*Work required*: Extract every field line from all the items below, reproducing each line character for character and keeping the original order.

*Material provided*:
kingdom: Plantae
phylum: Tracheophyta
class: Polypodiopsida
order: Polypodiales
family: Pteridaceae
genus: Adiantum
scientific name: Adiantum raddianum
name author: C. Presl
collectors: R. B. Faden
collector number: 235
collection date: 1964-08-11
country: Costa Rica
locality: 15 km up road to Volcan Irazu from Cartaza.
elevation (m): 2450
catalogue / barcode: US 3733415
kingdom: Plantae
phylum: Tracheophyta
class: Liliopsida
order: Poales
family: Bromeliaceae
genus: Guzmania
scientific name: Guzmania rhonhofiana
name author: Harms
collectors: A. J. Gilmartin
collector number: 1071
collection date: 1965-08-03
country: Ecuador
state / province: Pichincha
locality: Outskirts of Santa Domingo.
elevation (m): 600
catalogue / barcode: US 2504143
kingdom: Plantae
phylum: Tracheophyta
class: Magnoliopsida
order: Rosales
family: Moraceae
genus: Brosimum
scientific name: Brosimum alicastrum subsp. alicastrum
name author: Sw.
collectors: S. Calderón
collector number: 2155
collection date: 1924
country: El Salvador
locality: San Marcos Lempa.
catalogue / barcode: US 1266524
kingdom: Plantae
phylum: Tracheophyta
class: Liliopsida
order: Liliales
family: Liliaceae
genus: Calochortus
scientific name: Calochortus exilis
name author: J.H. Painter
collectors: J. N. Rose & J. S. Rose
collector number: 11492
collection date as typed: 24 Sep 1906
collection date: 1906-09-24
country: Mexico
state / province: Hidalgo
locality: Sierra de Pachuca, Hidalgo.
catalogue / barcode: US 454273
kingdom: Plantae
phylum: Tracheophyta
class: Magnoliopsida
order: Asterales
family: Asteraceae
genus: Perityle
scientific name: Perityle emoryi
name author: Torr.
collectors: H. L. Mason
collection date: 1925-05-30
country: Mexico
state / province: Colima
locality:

*Final result*:
kingdom: Plantae
phylum: Tracheophyta
class: Polypodiopsida
order: Polypodiales
family: Pteridaceae
genus: Adiantum
scientific name: Adiantum raddianum
name author: C. Presl
collectors: R. B. Faden
collector number: 235
collection date: 1964-08-11
country: Costa Rica
locality: 15 km up road to Volcan Irazu from Cartaza.
elevation (m): 2450
catalogue / barcode: US 3733415
kingdom: Plantae
phylum: Tracheophyta
class: Liliopsida
order: Poales
family: Bromeliaceae
genus: Guzmania
scientific name: Guzmania rhonhofiana
name author: Harms
collectors: A. J. Gilmartin
collector number: 1071
collection date: 1965-08-03
country: Ecuador
state / province: Pichincha
locality: Outskirts of Santa Domingo.
elevation (m): 600
catalogue / barcode: US 2504143
kingdom: Plantae
phylum: Tracheophyta
class: Magnoliopsida
order: Rosales
family: Moraceae
genus: Brosimum
scientific name: Brosimum alicastrum subsp. alicastrum
name author: Sw.
collectors: S. Calderón
collector number: 2155
collection date: 1924
country: El Salvador
locality: San Marcos Lempa.
catalogue / barcode: US 1266524
kingdom: Plantae
phylum: Tracheophyta
class: Liliopsida
order: Liliales
family: Liliaceae
genus: Calochortus
scientific name: Calochortus exilis
name author: J.H. Painter
collectors: J. N. Rose & J. S. Rose
collector number: 11492
collection date as typed: 24 Sep 1906
collection date: 1906-09-24
country: Mexico
state / province: Hidalgo
locality: Sierra de Pachuca, Hidalgo.
catalogue / barcode: US 454273
kingdom: Plantae
phylum: Tracheophyta
class: Magnoliopsida
order: Asterales
family: Asteraceae
genus: Perityle
scientific name: Perityle emoryi
name author: Torr.
collectors: H. L. Mason
collection date: 1925-05-30
country: Mexico
state / province: Colima
locality:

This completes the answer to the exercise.